▶ _TASK GOAL_: The material below has pictures in it. Set down only the lines from the line containing "Yield Taxes: 843000 -> 4500" through the line containing "25: 1.068 -> 1.067", word for word, and leave the pictures behind.

━━━ INPUT DATA

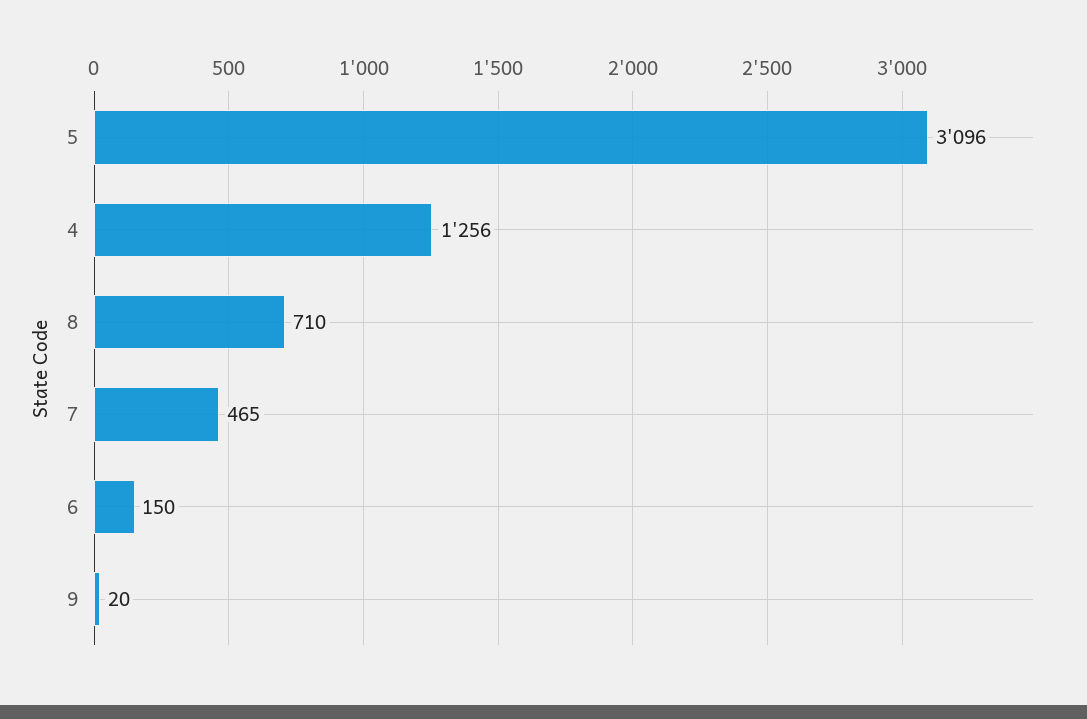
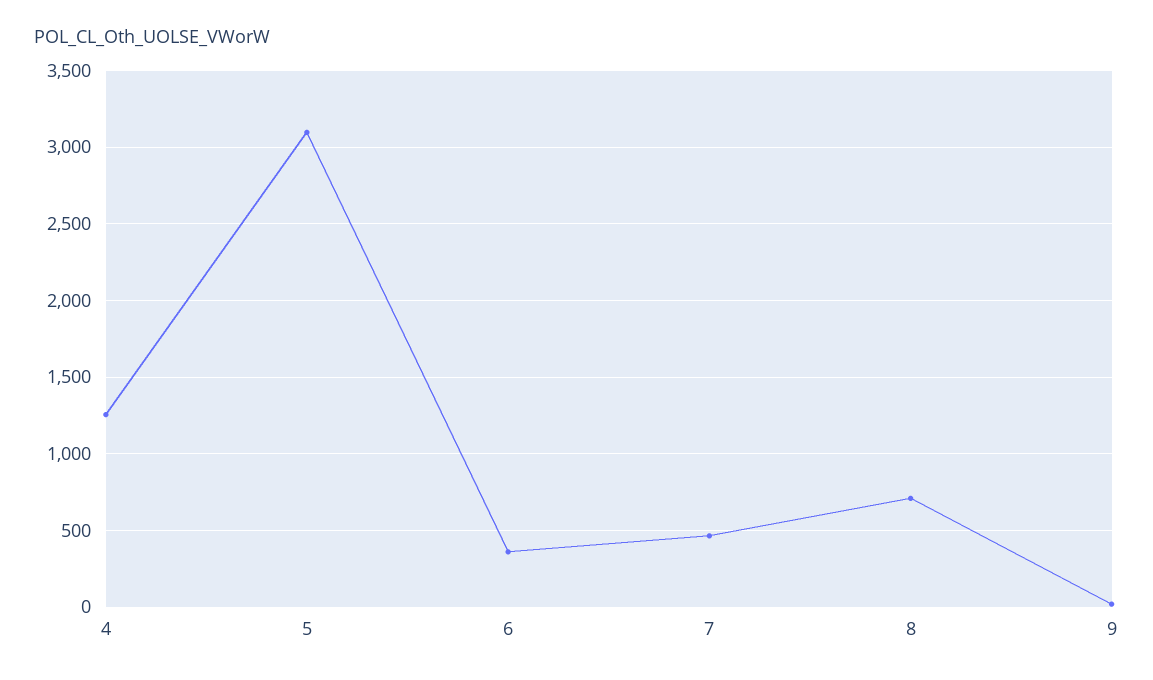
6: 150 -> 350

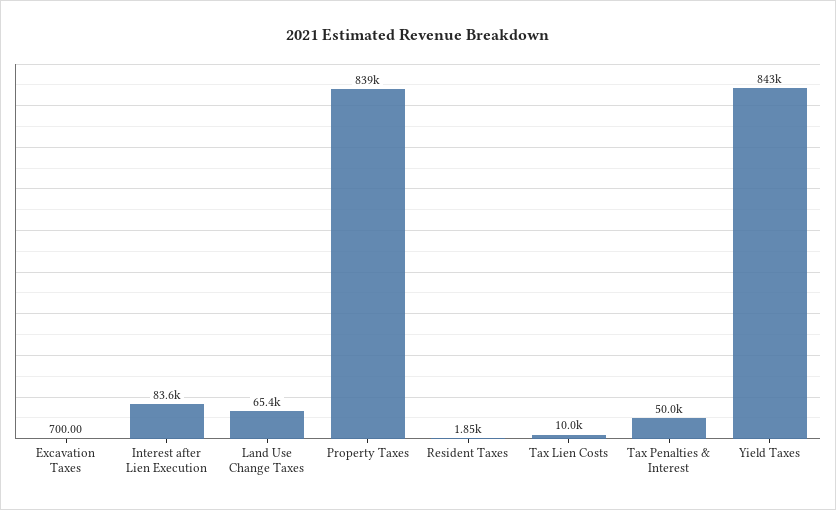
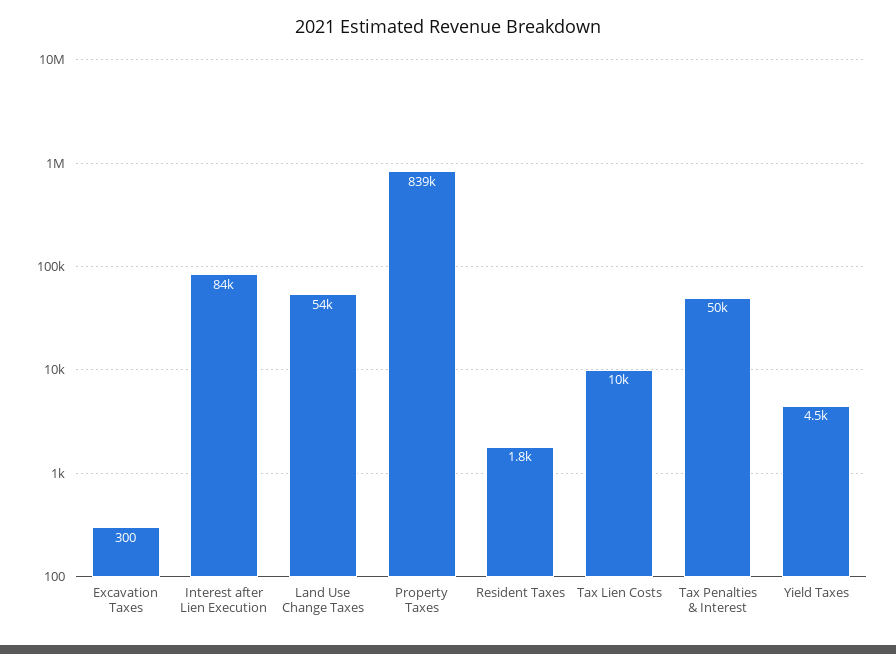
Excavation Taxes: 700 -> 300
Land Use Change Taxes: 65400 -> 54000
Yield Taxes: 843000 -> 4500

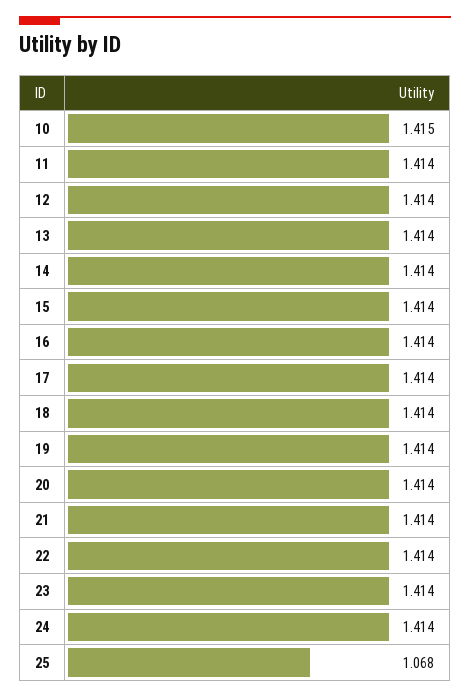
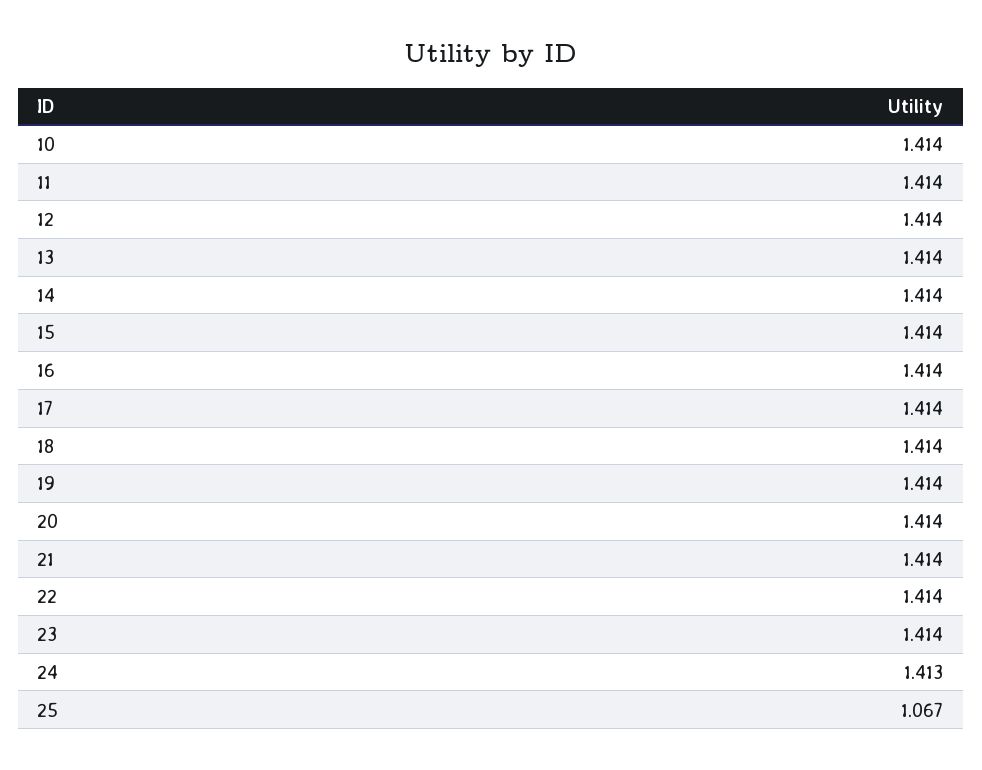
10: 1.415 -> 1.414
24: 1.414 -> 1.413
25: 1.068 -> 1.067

━━━━━━
━━━ INPUT DATA

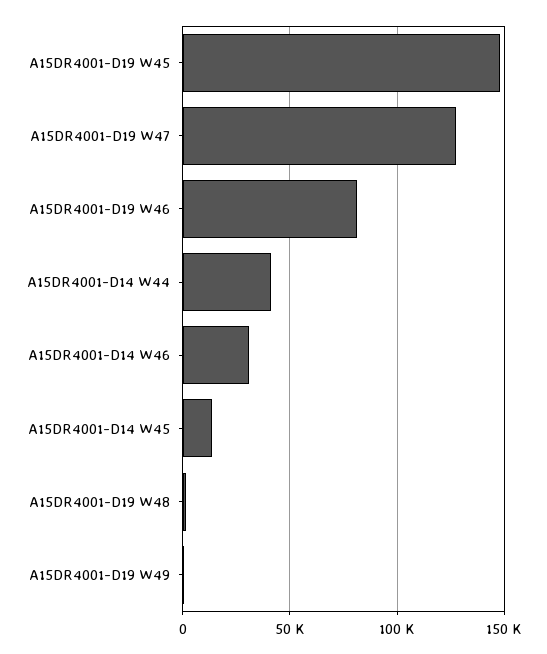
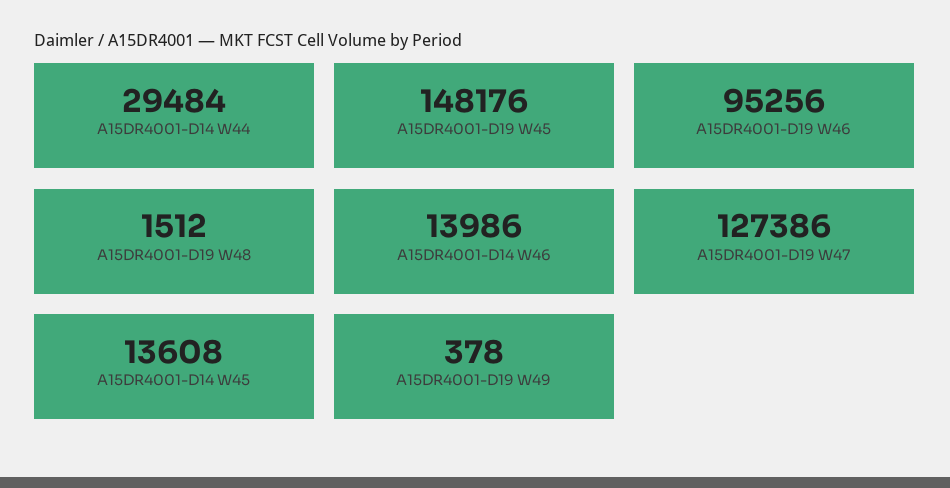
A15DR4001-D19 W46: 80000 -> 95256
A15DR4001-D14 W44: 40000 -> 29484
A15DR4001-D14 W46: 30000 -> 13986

━━━━━━

▶ _ANSWER TO THE PROBLEM_:
Yield Taxes: 843000 -> 4500

10: 1.415 -> 1.414
24: 1.414 -> 1.413
25: 1.068 -> 1.067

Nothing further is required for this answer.